*Work to be completed*
In the book discussion, which Austen novel does Melanie think the second book was going for?

*Passage*
*** Begin section ***

Monica: Yes. I’ve read those and also Book of a Thousand Days, and the two graphic novels she wrote with her husband. I thought it was interesting because most of what I know about Shannon Hale is her YA/children’s fiction. She usually writes stories with strong but flawed female MCs that give a darker twist to lesser-known fairy tales. So I felt like these adult fiction books were really different!
Melanie: Yeah, it’s almost like these books (well, the first one anyway) were lighter than what she writes for children. I assume it was because she was going for an Austen feel?
Monica: Yes, which brings me to another question: What did you expect from these books, and how did that differ from what you read?
Melanie: I’ve read Austenland before, and it was pretty much what I expected, a light rom-com thing. So I had every expectation that Midnight in Austenland would feel the same way.
But I was very wrong…
Monica: So I had never read these books before, and I guess I was kind of expecting them to be a little more along the same lines as her YA books, a little darker maybe? Honestly, I really didn’t like the first one very much; I thought it was pretty cheesy.
Also, did you think the whole idea of Austenland a little creepy? I think I would have been good with the historical reenactment part if they hadn’t promised you a fake romance also…
Melanie: It was pretty cheesy, but I liked that about it. It was just a nice, sweet, entirely implausible book. It did seem a little emotionally manipulative of the women who came, though.
I just got frustrated with the protagonist in the first book because I felt like she really didn’t understand the dynamic between Lizzie and Darcy for the first half of Pride and Prejudice.
Monica: What do you mean? Like she expected to fall in love and have it be perfect immediately?
Melanie: No, like how she was so angry at Henry and thought he was such a jerk, and kept comparing him to Darcy at the end of Pride & Prejudice. Like, “Oh, he’s such a jerk, he’s not really a Darcy, he’s just rude.” It was like she didn’t see that he was being first half of P&P Darcy.
Monica: I guess the audience is supposed to see the parallels between him and Darcy when the MC doesn’t.
Melanie: Yeah, I guess it was to make the love story feel like P&P, but I felt like she should have been more self-aware, being such a huge fan of Austen. It was almost like she kept forgetting he was an actor playing a role.
Monica: Yes! That was the worst part to me, in both books. If you’re into historical reenactment, that’s awesome! It sounds super fun. But the idea that this was kind of a resort mostly for bored wives looking for romance felt really creepy. Like, you paid a ton of money to dress up and play pretend, why do you keep thinking this is real?
Melanie: Exactly! Like, in one scene, they’d be totally unable to get into character and feeling super awkward, and then in the next scene, you couldn’t even tell that they weren’t actually living it.

Monica: So my next question is basically book 1 vs. book 2. What did you think? I was surprised at how different they felt!
Melanie: Right? I really thought they’d only be as different as two of Austen’s books. I kind of thought that was the point. I think she was going for Northanger Abbey with the second one, but Northanger Abbey did not actually have a murder…
Monica: I actually liked the second one a lot better because 1) I thought Charlotte had a better grip on her life and 2) I’m addicted to mysteries and I liked that this book was a little less romance-focused.

*** End section ***

(Dataset records)
*** Begin section ***

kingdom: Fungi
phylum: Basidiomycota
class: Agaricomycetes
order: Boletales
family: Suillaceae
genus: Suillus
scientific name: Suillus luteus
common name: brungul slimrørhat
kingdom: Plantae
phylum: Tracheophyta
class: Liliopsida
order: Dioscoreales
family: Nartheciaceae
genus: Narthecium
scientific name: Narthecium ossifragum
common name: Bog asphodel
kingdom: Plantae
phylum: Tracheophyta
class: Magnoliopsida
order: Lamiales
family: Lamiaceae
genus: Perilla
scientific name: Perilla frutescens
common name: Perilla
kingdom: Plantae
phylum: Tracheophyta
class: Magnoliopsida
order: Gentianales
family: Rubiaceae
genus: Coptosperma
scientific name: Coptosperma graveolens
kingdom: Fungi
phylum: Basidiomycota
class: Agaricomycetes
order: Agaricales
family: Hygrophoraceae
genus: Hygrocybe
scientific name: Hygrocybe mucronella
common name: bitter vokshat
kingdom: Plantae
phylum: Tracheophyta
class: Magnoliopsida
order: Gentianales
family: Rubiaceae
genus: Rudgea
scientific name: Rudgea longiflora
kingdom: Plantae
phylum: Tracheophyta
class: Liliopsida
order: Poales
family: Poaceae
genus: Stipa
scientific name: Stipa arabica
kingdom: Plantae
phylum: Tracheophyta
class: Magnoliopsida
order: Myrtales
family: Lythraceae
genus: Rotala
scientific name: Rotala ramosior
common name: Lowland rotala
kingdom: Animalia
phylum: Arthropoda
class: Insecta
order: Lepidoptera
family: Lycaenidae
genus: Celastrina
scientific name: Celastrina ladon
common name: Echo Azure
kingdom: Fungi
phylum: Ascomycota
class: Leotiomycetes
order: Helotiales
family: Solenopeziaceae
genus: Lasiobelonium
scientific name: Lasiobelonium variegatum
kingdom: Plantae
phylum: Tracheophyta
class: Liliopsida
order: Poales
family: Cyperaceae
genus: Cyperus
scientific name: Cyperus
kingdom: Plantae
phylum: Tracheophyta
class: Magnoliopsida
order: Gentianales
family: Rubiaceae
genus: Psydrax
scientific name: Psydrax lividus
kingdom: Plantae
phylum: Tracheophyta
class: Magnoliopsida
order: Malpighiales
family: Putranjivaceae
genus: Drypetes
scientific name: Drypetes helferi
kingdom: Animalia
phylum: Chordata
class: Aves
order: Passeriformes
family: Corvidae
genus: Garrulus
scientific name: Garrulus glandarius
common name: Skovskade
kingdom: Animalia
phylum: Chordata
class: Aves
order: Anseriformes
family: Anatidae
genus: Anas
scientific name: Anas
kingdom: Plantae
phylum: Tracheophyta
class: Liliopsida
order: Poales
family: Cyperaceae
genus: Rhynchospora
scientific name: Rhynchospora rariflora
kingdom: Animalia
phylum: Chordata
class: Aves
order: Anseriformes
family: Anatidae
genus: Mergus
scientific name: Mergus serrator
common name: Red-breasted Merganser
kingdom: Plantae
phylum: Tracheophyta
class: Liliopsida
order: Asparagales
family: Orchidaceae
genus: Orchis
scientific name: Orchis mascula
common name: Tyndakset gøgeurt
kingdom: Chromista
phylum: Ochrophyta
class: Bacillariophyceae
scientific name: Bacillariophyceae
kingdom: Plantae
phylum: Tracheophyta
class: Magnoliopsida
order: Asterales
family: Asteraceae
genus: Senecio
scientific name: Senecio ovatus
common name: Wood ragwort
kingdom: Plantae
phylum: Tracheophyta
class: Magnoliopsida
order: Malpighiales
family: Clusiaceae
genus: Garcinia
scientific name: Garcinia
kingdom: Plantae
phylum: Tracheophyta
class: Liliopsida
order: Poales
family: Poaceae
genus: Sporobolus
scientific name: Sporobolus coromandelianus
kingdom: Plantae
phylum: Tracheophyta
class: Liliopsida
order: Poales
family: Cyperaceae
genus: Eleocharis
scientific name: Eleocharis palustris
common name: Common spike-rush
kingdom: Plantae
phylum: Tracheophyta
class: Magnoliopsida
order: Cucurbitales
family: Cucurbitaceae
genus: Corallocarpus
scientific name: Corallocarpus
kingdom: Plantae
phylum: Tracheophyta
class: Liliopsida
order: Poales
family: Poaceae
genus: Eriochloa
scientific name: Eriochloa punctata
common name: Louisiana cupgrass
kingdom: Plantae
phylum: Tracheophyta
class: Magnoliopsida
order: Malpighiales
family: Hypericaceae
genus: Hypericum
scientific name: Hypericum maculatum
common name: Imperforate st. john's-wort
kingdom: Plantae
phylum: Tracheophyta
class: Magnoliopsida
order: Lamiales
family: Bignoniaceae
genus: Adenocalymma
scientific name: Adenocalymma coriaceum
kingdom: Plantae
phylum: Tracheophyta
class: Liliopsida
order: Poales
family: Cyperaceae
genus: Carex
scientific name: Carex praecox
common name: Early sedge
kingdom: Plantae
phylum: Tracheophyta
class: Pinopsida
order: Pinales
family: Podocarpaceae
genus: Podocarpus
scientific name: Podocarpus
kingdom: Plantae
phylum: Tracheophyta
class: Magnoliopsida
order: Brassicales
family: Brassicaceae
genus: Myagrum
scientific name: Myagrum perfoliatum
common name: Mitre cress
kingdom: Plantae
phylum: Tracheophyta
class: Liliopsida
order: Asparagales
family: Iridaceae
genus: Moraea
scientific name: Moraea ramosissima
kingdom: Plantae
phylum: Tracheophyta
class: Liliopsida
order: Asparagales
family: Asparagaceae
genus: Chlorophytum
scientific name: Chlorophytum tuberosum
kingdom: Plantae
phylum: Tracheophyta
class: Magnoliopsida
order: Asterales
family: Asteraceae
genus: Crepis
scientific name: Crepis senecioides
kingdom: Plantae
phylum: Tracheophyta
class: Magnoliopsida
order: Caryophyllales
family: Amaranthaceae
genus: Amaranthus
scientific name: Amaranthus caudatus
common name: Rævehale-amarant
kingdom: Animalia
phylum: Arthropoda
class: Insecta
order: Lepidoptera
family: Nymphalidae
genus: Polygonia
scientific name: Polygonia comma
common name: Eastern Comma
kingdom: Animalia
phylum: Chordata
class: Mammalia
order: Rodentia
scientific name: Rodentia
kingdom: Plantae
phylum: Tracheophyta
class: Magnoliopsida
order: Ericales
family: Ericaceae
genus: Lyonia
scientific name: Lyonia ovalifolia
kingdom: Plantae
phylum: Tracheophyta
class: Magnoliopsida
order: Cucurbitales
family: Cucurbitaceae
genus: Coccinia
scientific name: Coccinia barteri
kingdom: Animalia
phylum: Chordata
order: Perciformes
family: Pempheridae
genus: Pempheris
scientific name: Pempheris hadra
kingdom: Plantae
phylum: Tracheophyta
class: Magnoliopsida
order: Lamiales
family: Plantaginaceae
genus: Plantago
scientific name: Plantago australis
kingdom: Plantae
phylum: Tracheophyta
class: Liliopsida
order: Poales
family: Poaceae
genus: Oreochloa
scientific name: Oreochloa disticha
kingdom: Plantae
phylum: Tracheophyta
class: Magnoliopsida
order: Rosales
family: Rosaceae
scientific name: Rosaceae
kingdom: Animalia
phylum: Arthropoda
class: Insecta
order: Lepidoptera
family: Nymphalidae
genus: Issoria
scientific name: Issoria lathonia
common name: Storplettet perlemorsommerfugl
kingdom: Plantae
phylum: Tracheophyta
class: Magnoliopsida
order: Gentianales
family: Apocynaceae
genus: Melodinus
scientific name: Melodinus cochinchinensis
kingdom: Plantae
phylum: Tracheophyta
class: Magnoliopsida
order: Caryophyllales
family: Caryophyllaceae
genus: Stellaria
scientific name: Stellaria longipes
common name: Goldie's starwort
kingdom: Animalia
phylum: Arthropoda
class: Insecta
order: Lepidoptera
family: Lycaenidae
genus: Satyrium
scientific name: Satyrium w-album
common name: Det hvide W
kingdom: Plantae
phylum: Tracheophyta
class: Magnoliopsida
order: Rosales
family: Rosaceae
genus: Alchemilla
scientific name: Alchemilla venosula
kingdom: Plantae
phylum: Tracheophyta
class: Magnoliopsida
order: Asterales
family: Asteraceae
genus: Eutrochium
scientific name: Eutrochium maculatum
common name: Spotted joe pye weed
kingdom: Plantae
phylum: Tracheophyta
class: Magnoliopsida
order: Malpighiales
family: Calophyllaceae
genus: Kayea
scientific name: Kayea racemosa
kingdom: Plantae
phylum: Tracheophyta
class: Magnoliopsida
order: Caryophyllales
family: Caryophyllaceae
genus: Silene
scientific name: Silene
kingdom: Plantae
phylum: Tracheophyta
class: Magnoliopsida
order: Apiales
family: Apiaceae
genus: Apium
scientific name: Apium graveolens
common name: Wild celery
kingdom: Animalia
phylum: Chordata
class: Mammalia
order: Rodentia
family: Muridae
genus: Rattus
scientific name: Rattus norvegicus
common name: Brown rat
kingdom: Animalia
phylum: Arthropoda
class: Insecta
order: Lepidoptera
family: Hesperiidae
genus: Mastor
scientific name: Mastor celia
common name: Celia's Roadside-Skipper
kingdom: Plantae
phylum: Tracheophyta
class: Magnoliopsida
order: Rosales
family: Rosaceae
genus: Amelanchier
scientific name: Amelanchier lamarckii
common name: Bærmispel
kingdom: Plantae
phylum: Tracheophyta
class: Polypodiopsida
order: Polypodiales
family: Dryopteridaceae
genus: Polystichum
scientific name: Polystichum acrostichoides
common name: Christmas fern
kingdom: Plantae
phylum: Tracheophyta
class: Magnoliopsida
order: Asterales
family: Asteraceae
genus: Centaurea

*** End section ***

*Solution to the exercise*
Northanger Abbey